March 17th, 2009, 03:59 PM
Join Date: Feb 2009
Originally Posted by Honga Man
I think these things are best used at home - that's just my opinion, but I'm VERY happy with my RC-2.
Before I bought mine, I read everything I could find on the internet and watched all the YouTube videos about looping (hours of fun there - check out Arthur Lee Land, who gave me the idea to use multiple instruments through preamps into a mixing board and then through the looper).
What I learned is a lot of guys are frustrated with loopers (all kinds) on stage. Apparently they can drive a tube amp's input too hard with multiple overdubs (or with the output level set too high). Sometimes others in the band fall out of sync with the loop (especially the drummer if he can't he can't hear it well). Sometimes guys don't think about how a looper works and change to their amp's overdrive channel and wonder why their loop is now distorted. There is a learning curve to getting your loops properly "aligned" and if you blow it on stage, well, you're on stage, ya know?
The reason I think these things are so great for the home guitarist is all those problems can be avoided at home with a little practice and it's like having a jamming partner who will never get tired, never lose the beat, and never make a mistake.
I find no loss of signal quality with the RC-2, and I make that statement after listening with headphones to recorded "loop songs" versus recordings I made with the same gear without the looper. I admit I don't have super ears - I'm not the kind of guy who complains that mp3s don't sound as good as vinyl records - but to me, the RC-2 sounds fine IF you aren't overloading it with a too-hot signal or running it through a distorted amp.
You can also have too much stuff hooked up before the looper and get hiss in the signal but this isn't the looper's fault. I believe the RC-2 accurately reproduces what its given, although only in mono.
If you just want to loop simple chord progressions and then practice soloing over them, the RC-2 is great. You can also loop music from a CD or iPod or whatever and play along with that over and over to learn your favorite licks. You can even slow it down (a little) without messing up the sound too badly or changing pitch.
If you just want to record guitar only and keep it really simple (no drum beats, no Auto Start, no Tap Tempo, no switching between saved loops), just set the big knob on the right to the 12 o'clock position, on the icon that looks like this: O/>
Press the button as you start to play. Let's say you're doing a 4-beat pattern. Press it just as you start on the ONE and then press it again where the ONE would be - don't press it immediately after the FOUR or your loop will sound like this:
1 and 2 and 3 and 41 and 2 and 3 and 41 and 2...
You want: 1 and 2 and 3 and 4 and 1 and 2...
This is true for any looper.
Consider you might have more fun with some effects pedals or a multi-effects processor before the looper so you can get different sounds in your loop. Example: clean rhythm, octave pedal for simulated bass lines, and then an overdriven lead tone.

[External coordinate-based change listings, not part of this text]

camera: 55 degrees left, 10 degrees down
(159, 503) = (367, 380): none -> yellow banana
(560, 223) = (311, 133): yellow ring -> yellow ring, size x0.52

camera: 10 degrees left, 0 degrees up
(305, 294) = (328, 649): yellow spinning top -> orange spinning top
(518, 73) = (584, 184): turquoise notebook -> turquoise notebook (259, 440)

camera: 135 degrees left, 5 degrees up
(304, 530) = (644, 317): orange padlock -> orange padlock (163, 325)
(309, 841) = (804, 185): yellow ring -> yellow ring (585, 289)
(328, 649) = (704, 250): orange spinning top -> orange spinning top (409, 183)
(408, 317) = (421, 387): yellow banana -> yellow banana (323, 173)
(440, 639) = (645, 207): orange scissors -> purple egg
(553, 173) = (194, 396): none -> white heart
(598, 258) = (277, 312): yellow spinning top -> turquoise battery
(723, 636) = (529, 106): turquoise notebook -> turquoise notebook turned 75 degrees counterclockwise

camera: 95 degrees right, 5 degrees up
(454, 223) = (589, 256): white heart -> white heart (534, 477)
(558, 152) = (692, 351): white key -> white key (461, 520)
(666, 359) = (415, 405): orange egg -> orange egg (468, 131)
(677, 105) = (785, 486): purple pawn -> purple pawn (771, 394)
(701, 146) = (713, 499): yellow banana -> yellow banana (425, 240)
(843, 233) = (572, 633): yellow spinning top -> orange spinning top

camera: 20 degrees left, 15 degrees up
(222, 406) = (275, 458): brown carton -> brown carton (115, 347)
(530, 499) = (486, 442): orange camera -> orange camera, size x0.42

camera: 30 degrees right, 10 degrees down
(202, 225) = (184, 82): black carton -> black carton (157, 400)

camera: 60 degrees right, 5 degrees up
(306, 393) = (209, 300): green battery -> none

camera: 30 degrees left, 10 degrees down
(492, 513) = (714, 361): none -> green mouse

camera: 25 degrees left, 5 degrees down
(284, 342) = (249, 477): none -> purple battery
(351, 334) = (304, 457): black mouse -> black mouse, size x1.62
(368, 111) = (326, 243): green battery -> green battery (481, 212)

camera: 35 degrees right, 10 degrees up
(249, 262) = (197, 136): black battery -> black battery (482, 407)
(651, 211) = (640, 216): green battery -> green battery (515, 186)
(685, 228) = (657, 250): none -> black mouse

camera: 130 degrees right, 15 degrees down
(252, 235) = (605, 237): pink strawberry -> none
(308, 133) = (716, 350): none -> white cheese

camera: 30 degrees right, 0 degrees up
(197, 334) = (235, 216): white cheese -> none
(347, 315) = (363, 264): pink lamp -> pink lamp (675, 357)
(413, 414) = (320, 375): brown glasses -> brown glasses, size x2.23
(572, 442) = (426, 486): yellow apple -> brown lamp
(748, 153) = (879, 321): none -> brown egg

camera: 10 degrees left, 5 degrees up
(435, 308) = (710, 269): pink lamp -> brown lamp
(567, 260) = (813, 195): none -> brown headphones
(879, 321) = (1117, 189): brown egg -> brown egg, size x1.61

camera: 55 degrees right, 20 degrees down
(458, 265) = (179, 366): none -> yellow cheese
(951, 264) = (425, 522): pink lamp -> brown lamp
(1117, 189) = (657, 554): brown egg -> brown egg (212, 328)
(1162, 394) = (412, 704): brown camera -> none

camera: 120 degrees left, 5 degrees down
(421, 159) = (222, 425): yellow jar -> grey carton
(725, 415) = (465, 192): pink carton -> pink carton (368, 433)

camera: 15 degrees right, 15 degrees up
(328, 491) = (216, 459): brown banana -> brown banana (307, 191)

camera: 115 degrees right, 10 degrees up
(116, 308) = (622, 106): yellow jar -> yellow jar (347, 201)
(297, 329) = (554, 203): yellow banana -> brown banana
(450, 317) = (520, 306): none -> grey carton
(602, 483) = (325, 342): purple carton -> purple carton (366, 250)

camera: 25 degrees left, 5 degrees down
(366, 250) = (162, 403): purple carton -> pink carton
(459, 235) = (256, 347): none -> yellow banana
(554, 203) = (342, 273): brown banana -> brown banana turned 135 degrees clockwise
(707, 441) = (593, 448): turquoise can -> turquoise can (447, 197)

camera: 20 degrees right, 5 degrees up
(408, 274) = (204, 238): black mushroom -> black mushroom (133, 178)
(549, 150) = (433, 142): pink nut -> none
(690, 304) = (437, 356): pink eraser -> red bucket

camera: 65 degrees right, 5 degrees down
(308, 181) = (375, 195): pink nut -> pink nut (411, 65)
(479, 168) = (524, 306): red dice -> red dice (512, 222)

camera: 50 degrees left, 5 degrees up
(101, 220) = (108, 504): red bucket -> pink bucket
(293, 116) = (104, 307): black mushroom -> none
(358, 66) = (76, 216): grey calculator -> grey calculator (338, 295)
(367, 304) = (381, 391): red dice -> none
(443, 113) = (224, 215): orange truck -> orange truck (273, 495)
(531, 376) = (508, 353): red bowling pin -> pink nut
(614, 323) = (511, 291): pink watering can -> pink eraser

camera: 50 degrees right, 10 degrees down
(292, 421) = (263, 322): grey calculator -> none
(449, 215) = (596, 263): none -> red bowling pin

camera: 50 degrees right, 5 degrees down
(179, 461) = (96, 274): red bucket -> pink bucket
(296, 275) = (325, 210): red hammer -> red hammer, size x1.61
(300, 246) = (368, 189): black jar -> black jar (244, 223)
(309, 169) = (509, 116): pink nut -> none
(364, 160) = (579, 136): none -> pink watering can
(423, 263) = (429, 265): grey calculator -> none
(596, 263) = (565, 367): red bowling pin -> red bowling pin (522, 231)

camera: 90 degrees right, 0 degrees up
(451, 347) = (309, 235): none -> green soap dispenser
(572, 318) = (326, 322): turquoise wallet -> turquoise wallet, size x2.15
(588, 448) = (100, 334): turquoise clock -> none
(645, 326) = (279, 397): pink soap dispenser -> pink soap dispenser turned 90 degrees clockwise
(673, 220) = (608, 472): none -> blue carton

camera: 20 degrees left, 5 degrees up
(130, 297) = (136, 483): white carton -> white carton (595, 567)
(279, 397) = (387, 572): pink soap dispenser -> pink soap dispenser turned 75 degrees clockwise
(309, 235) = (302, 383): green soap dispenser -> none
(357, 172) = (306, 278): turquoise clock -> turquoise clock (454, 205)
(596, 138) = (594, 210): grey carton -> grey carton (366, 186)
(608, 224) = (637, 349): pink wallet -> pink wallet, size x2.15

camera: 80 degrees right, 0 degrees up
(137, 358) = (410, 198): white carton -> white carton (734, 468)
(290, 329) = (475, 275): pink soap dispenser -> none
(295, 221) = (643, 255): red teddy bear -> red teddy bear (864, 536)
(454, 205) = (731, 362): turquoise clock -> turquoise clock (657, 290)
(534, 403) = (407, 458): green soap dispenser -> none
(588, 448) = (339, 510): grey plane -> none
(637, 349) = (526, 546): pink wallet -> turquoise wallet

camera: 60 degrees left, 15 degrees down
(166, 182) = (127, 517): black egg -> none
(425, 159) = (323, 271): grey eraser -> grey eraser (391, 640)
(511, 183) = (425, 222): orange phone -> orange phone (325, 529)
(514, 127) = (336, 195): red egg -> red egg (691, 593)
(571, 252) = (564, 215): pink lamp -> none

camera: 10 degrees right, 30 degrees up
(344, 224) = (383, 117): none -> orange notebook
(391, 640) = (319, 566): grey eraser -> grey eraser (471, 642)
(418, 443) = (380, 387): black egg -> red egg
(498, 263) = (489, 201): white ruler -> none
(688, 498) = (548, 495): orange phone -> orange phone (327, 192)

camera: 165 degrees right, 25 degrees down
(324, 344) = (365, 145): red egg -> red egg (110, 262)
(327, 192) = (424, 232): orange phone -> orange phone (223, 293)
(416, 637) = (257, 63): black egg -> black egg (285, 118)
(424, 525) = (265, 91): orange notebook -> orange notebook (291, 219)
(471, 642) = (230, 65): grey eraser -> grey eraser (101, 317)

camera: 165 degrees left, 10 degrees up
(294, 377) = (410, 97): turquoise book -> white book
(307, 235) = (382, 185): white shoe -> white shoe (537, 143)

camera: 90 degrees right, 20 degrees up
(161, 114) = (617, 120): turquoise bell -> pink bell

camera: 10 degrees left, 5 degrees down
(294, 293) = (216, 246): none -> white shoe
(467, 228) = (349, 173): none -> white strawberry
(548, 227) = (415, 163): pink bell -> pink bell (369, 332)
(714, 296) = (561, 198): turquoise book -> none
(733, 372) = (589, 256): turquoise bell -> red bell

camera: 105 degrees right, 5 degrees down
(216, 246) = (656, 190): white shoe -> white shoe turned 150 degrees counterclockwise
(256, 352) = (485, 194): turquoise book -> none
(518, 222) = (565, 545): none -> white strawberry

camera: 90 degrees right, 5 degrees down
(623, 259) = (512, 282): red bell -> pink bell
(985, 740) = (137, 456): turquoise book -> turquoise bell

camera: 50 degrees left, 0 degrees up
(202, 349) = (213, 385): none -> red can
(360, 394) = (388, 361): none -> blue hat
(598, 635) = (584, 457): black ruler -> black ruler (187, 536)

This works best if you run the output of the looper into an amp designed to cleanly reproduce all frequencies, unlike most guitar amps. Consider using a keyboard amp, bass amp, or a small PA system after the looper instead of a midrange-heavy tube amp.
If you want to get more complicated than that I'll write more but don't want to fill up your thread with a bunch of stuff that you might not care about. (I probably already did!)
Great Honga man thanx for all this info
Birds sing sweeter than books tell how.